Both atomic positions and lattice parameters (a conventional orthogonal unit cell has been used, with eight atoms per cell) were relaxed up to when forces acting on each atom were below 3 × 10−4 eVÅ−1. The obtained lattice parameters a = 4.43 Å, b = 3.33 Å, c = 10.48 Å are in good agreement with experimental57 and theoretical results58.

Hybrid-DFT (using Gau-PBE hybrid functional59) has been used to perform electronic band structure calculations. The equilibrium charge density and electronic Kohn-Sham states have been computed using a 20 × 20 × 10 k-point grid to sample the Brillouin zone, in combination with a 4 × 4 × 2 grid for the sampling of the Fock operator. The obtained direct electronic band gap of 0.34 eV (located at the Γ point) turns out to be in reasonable agreement with the experimental one60.

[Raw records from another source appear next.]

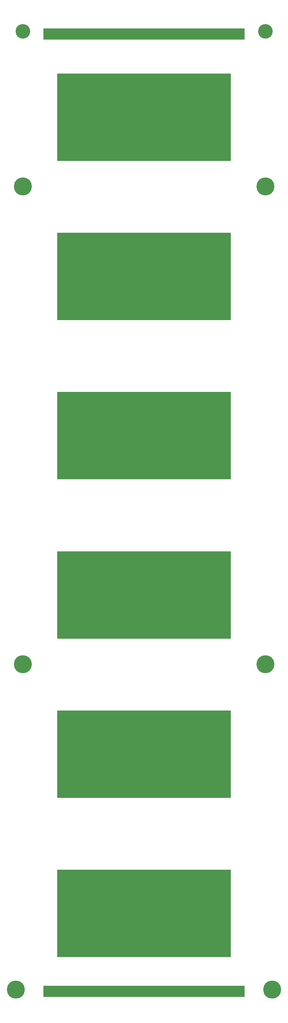
<source format=gbs>
G75*
G70*
%OFA0B0*%
%FSLAX24Y24*%
%IPPOS*%
%LPD*%
%AMOC8*
5,1,8,0,0,1.08239X$1,22.5*
%
%ADD10R,1.9765X0.9923*%
%ADD11R,2.2915X0.1261*%
%ADD12C,0.0476*%
%ADD13C,0.2049*%
%ADD14C,0.1655*%
%ADD15R,0.0476X0.0476*%
D10*
X016440Y010259D03*
X016440Y028369D03*
X016440Y046479D03*
X016440Y064589D03*
X016440Y082700D03*
X016440Y100810D03*
D11*
X016440Y110259D03*
X016440Y001400D03*
D12*
X012424Y001400D03*
X005416Y001400D03*
X024668Y029786D03*
X024668Y030889D03*
X025771Y030889D03*
X025771Y029786D03*
X027463Y001400D03*
X025849Y100259D03*
X025849Y101361D03*
X024747Y101361D03*
X024747Y100259D03*
X027463Y110259D03*
X012424Y110259D03*
X005416Y110259D03*
D13*
X001873Y001597D03*
X002660Y038605D03*
X002660Y092936D03*
X030219Y092936D03*
X030219Y038605D03*
X031007Y001597D03*
D14*
X030219Y110554D03*
X002660Y110554D03*
D15*
X008960Y104353D03*
X008960Y100810D03*
X008960Y097267D03*
X008960Y086243D03*
X008960Y082700D03*
X008960Y079156D03*
X008960Y068133D03*
X008960Y064589D03*
X008960Y061046D03*
X008960Y050023D03*
X008960Y046479D03*
X008960Y042936D03*
X008960Y031912D03*
X008960Y028369D03*
X008960Y024826D03*
X008960Y013802D03*
X008960Y010259D03*
X008960Y006715D03*
X012897Y006715D03*
X012897Y010259D03*
X012897Y013802D03*
X012897Y024865D03*
X012897Y028211D03*
X012897Y031912D03*
X012897Y042936D03*
X012897Y046479D03*
X012897Y050023D03*
X012897Y061046D03*
X012897Y064589D03*
X012897Y068133D03*
X012897Y079156D03*
X012897Y082700D03*
X012897Y086243D03*
X012897Y097267D03*
X012897Y100810D03*
X012897Y104353D03*
X019983Y104353D03*
X019983Y100810D03*
X019983Y097267D03*
X019983Y086243D03*
X019983Y082700D03*
X019983Y079156D03*
X019983Y068133D03*
X019983Y064589D03*
X019983Y061046D03*
X019983Y050023D03*
X019983Y046479D03*
X019983Y042936D03*
X019983Y031912D03*
X019983Y028369D03*
X019983Y024826D03*
X019983Y013802D03*
X019983Y010259D03*
X019983Y006715D03*
X023920Y006715D03*
X023920Y010259D03*
X023920Y013802D03*
X023920Y024826D03*
X023920Y028369D03*
X023920Y031912D03*
X023920Y042936D03*
X023920Y046479D03*
X023920Y050023D03*
X023920Y061046D03*
X023920Y064589D03*
X023920Y068133D03*
X023920Y079156D03*
X023920Y082700D03*
X023920Y086243D03*
X023920Y097267D03*
X023920Y100810D03*
X023920Y104353D03*
M02*

</source>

Optical properties have been evaluated using the Yambo code61, at the independent-particle level. The dielectric function has been calculated as:

$${\varepsilon }_{\alpha }(E)=1+\frac{16\pi }{\Omega }\mathop{\sum}\limits_{c,v}\mathop{\sum}\limits_{k}\frac{1}{{E}_{c{{{{{\boldsymbol{k}}}}}}}-{E}_{v{{{{{\boldsymbol{k}}}}}}}}\frac{{{{{{{\rm{|}}}}}}{r}_{{vc}}^{\alpha }{{{{{\rm{|}}}}}}}^{2}}{{({E}_{c{{{{{\boldsymbol{k}}}}}}}-{E}_{v{{{{{\boldsymbol{k}}}}}}})}^{2}-{(E+i\gamma )}^{2}}$$
(1)

where \({E}_{c{{{{{\boldsymbol{k}}}}}}}\) (\({E}_{v{{{{{\boldsymbol{k}}}}}}}\)) are the conduction (valence) electronic states computed at the Gau-PBE level, \({r}_{{vc}}^{\alpha }\) are the interband electric dipoles between a valence and a conduction state projected along direction \(\alpha\) (the direction of light polarization) and computed using Covariant approach61; finally, \(\gamma\) is a broadening, here always fixed to 0.1 eV.